As the coronavirus pandemic reshapes all facets of the American economy and public life, my Carnegie project investigates how the public perceives of the crisis and how those perceptions–and ensuing behaviors– continue to matter more than a year after the initial crisis. Political polarization makes governance more difficult and has proven to be deadly in this pandemic. Partisans differentially trust government to be able to respond effectively to disease outbreaks.   In less polarized times, health scares can lead individuals to favor policy measures, like vaccines and quarantines that can protect the public from illness and death, particularly when messaging helps them to feel able to take the necessary steps. By following the same set of Americans from the onset of the pandemic to more than a year later, this project explores how the partisan nature of the crisis affected the health and wellbeing of the American public as well as public trust in government and evaluations of government functioning. The Carnegie project will expand the surveys on health behaviors, attitudes and policy positions that my co-authors Sara Wallace Goodman, Tom Pepinsky, and I have done of the American public since March 2020, focusing on the long-term impacts of the pandemic on health behaviors and evaluations of government performance. First, I will be surveying the same panel respondents in early fall 2021 that my coauthors and I have followed since March 2020. Second, I will run a set of survey experiments with a fresh sample of respondents to test health policy messaging that may overcome the partisan polarization around COVID-19 and increase vaccine uptake.  This project will be part of the forthcoming book Pandemic Politics: How the COVID-19 Pandemic Revealed the Depths of American Polarization from Princeton University Press along with articles in PLOS-One and the Journal of Elections, Public Opinion, and Parties.

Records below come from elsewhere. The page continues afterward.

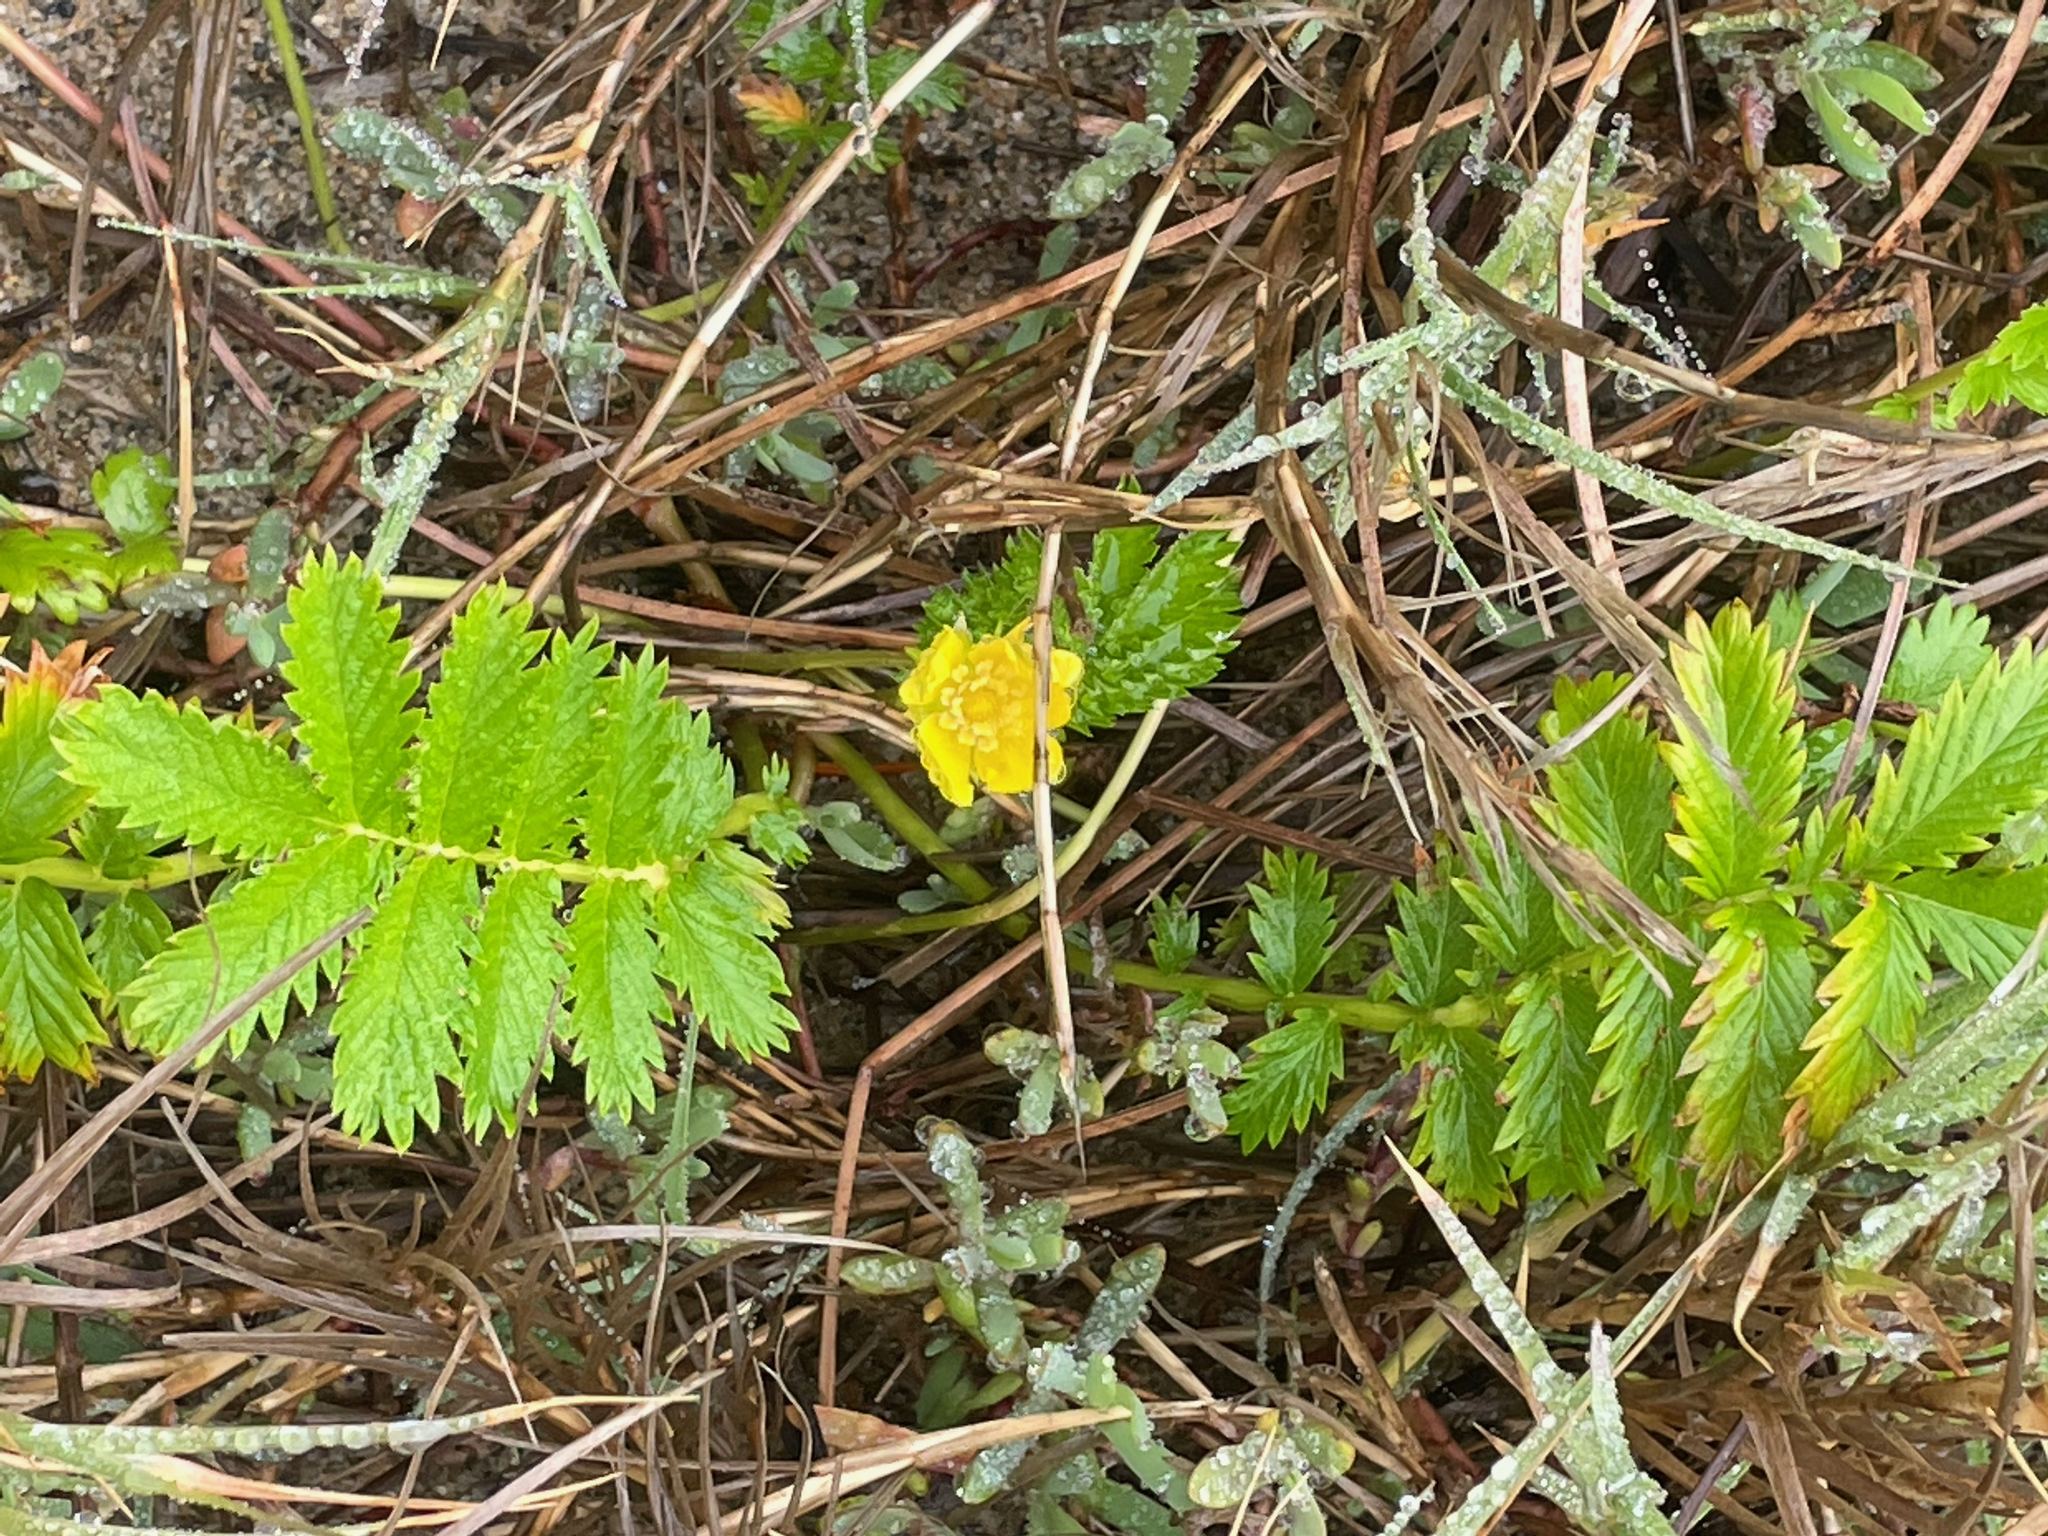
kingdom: Plantae
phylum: Tracheophyta
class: Magnoliopsida
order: Rosales
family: Rosaceae
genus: Argentina
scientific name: Argentina anserina
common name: Common silverweed
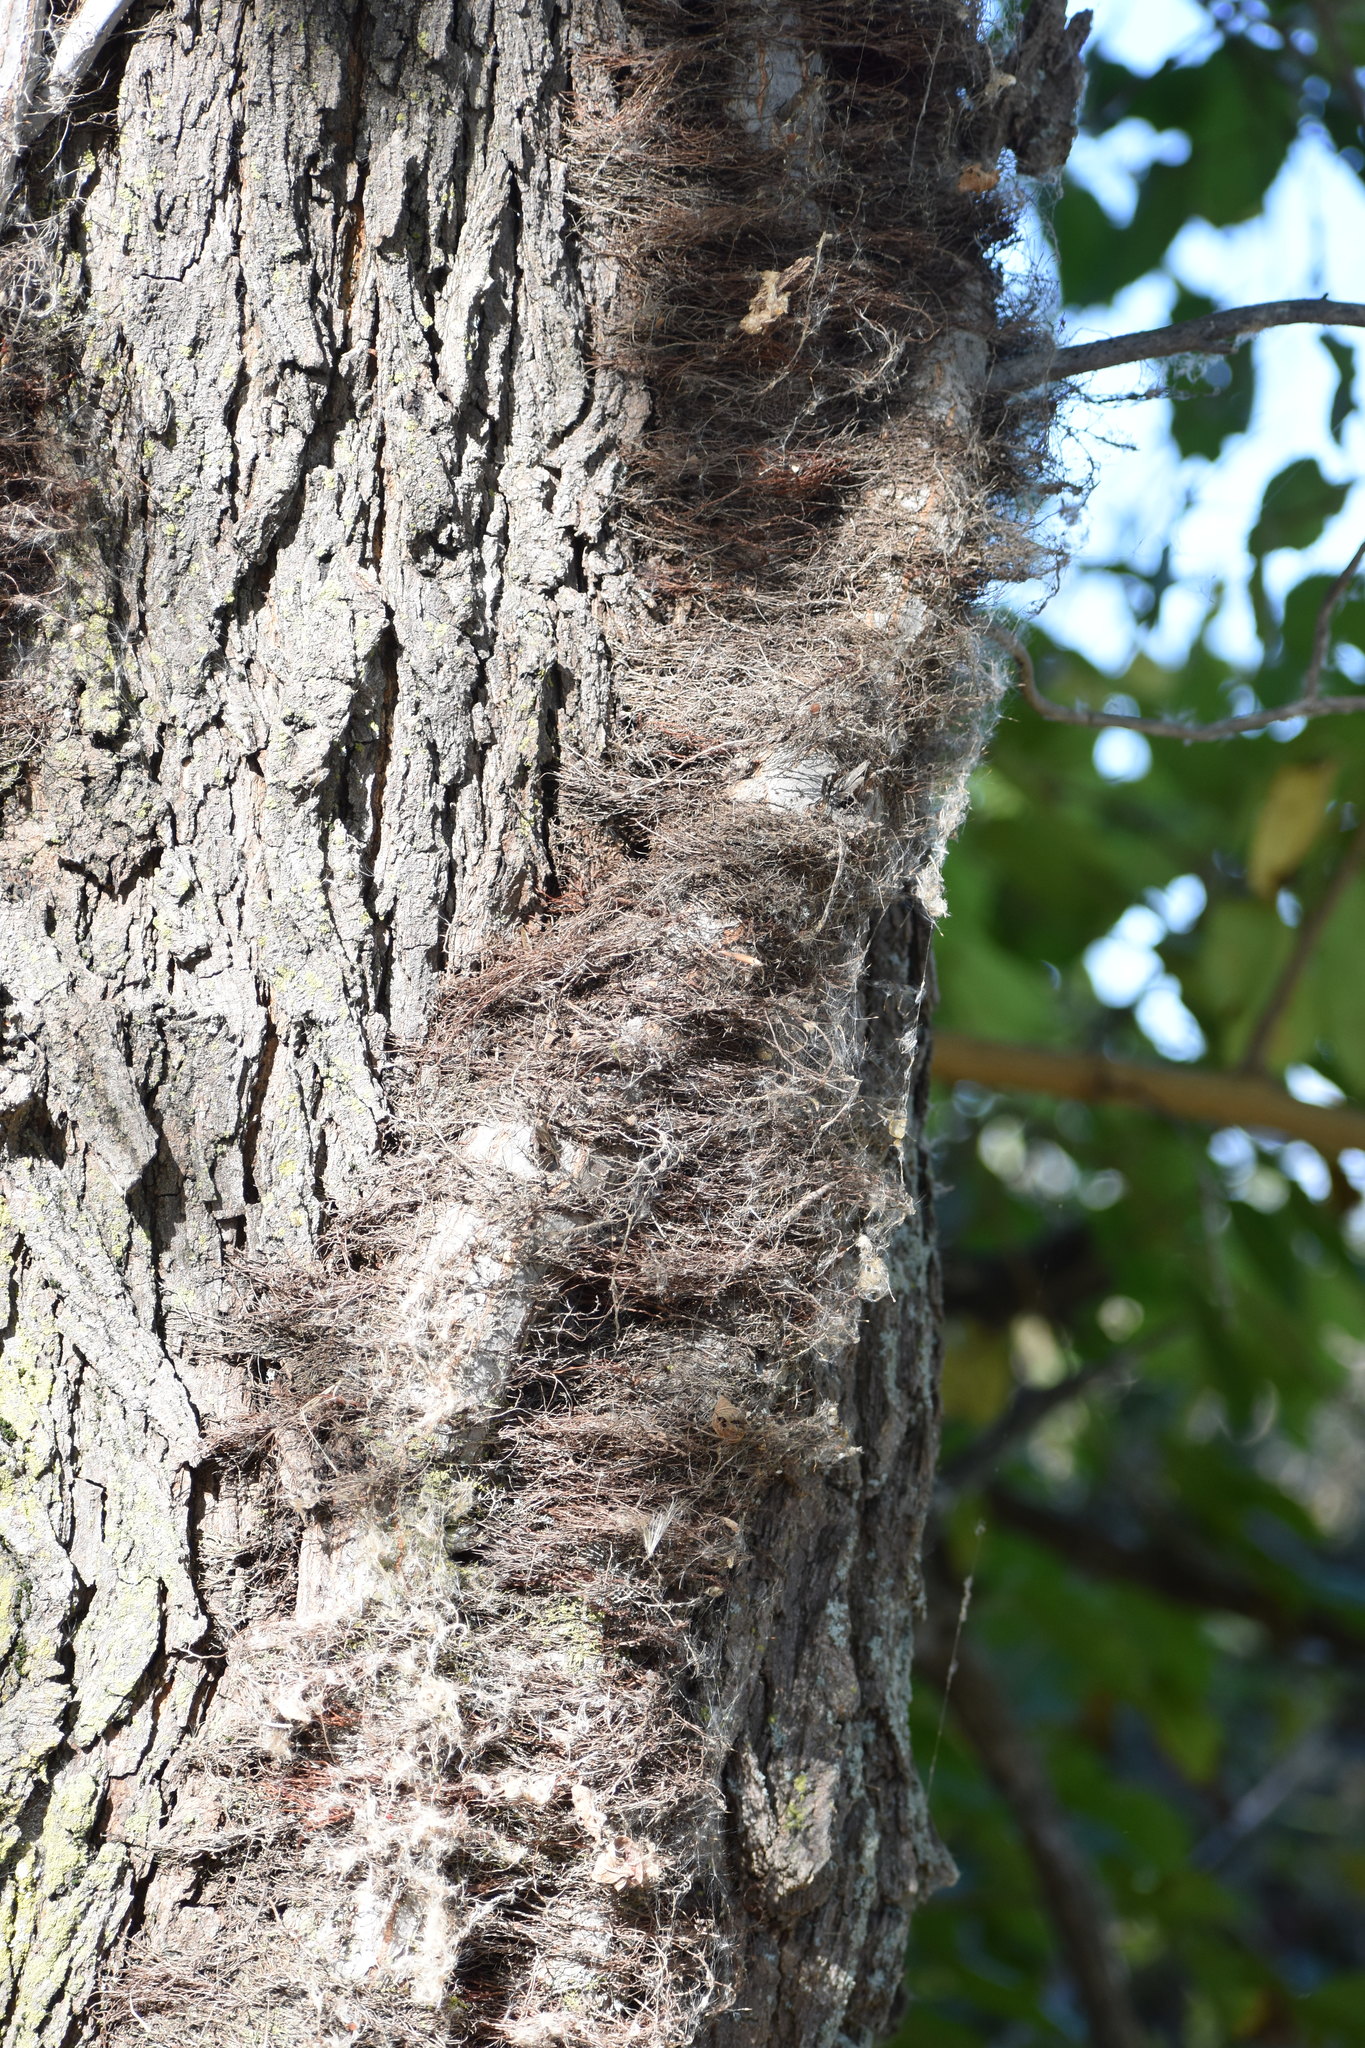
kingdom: Plantae
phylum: Tracheophyta
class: Magnoliopsida
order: Sapindales
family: Anacardiaceae
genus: Toxicodendron
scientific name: Toxicodendron radicans
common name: Poison ivy
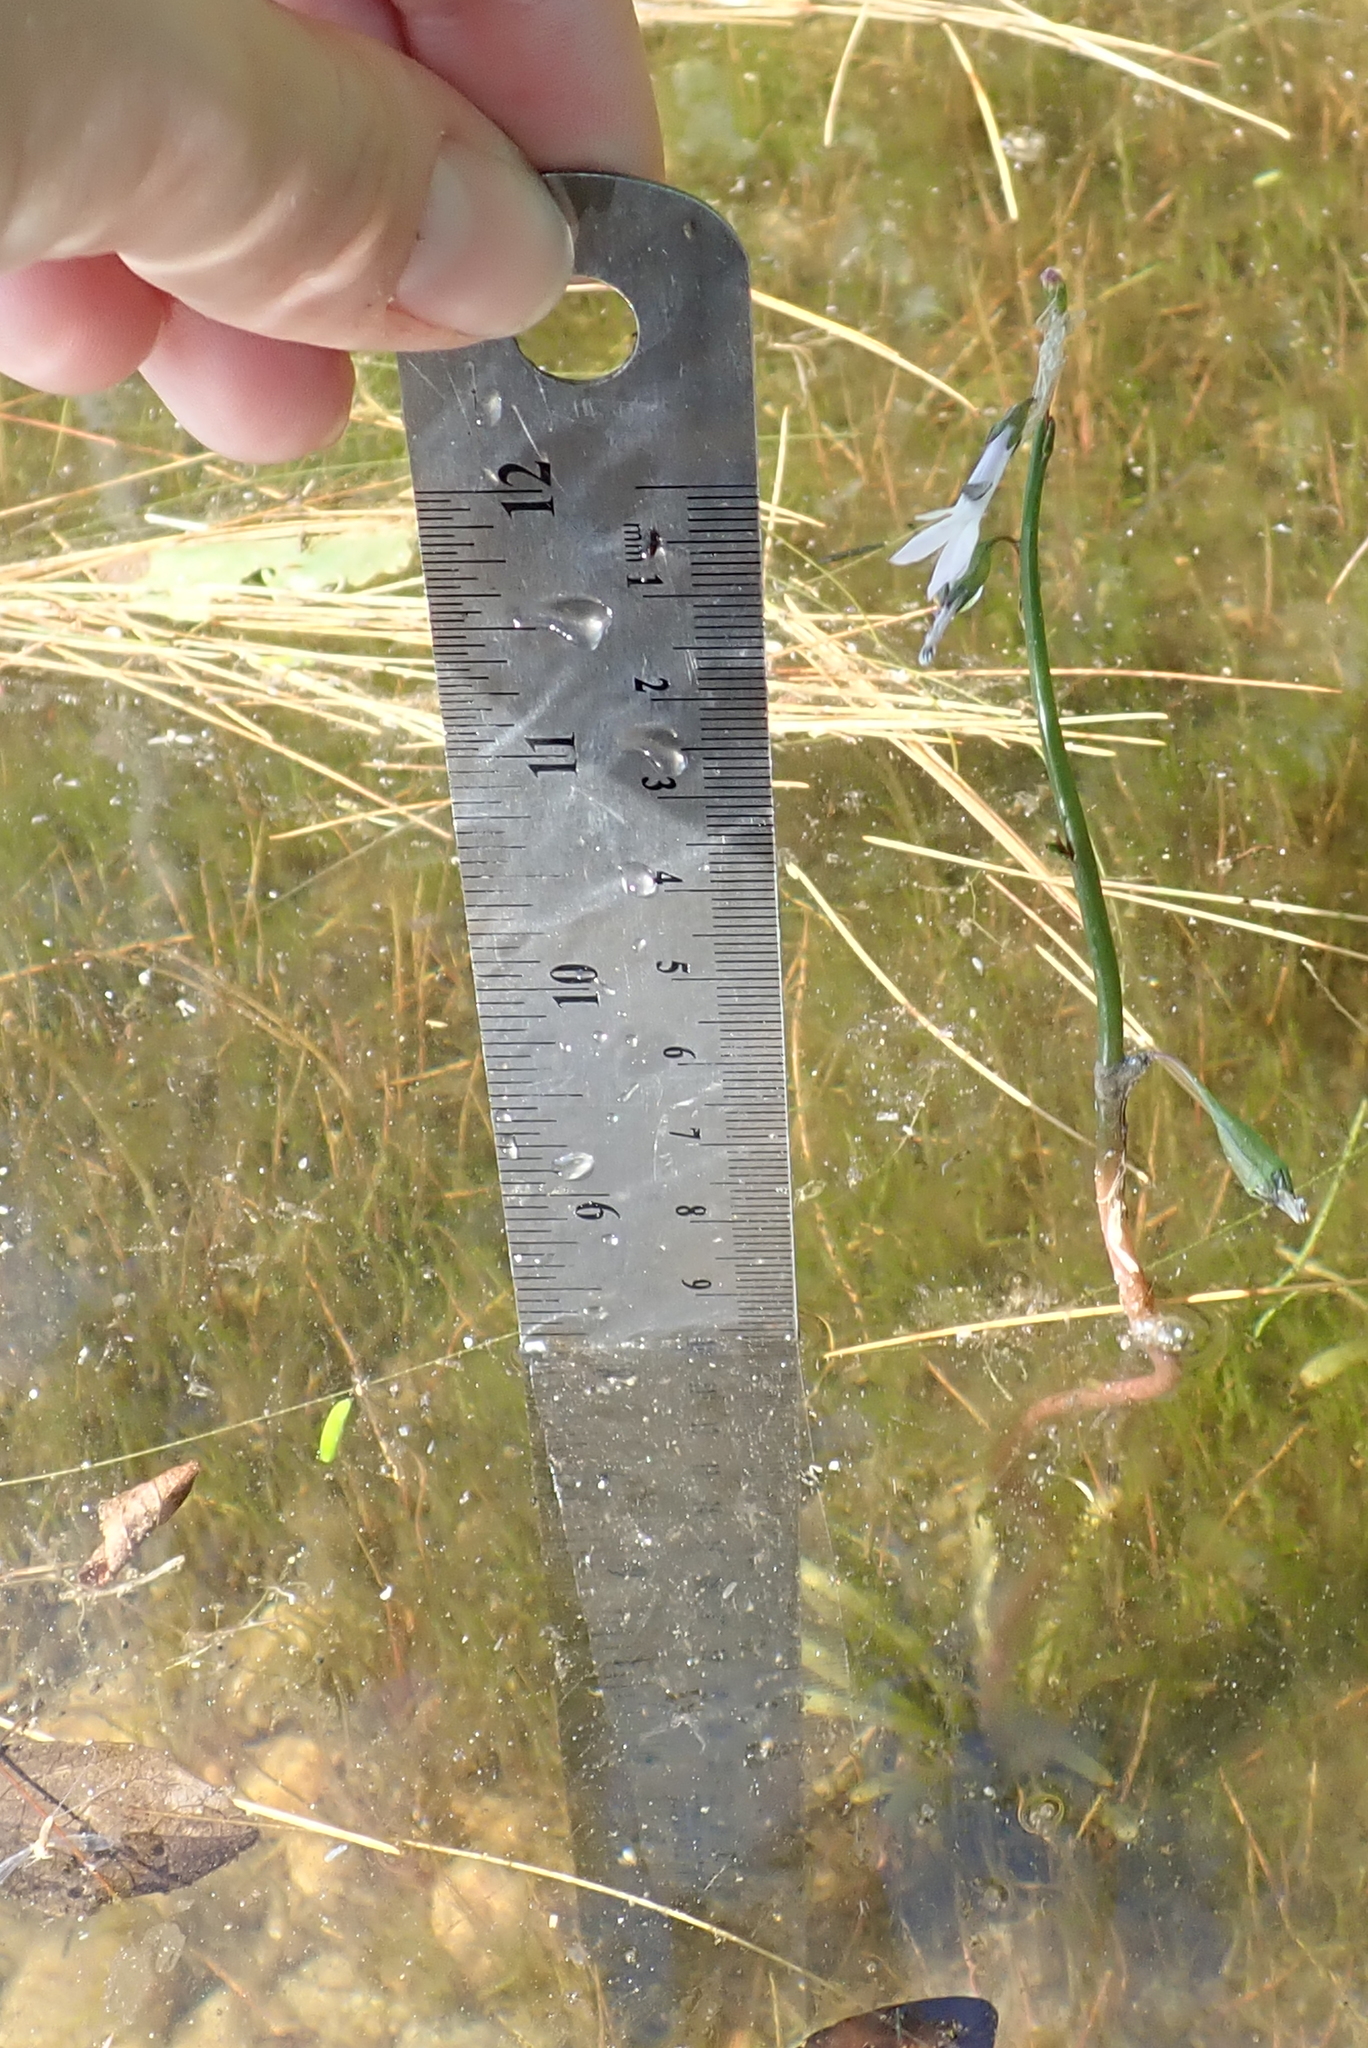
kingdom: Plantae
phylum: Tracheophyta
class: Magnoliopsida
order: Asterales
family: Campanulaceae
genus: Lobelia
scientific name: Lobelia dortmanna
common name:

Do you have any advice for students in political science, including tips on how to find funding and support for research projects?

Study the things that scare you and that you think are important. My projects always come from a place of trying to systematically understand the world that I’m experiencing – 9/11, immigration reform, the COVID-19 pandemic, etc. What are other analyses missing? What do you think needs more attention? If you can articulate why what you are studying is important to the world as well as important to the field and specifically, what you need funding for, you will be in a better position to get grants. Working with professors on their research is a great start to see what the process is that they go through to come up with research questions, where they look for funding, and how research is an iterative process.


Shana Kushner Gadarian is associate professor and department chair in the Department of Political Science at the Maxwell School, Syracuse University. She received a Ph.D. in politics from Princeton University and was previously a Robert Wood Johnson Foundation Scholar in Health Policy Research. Her book Anxious Politics: Democratic Citizenship in a Threatening World, coauthored with Bethany Albertson, won the 2016 Robert E. Lane Award from the American Political Science Association for best book in political psychology.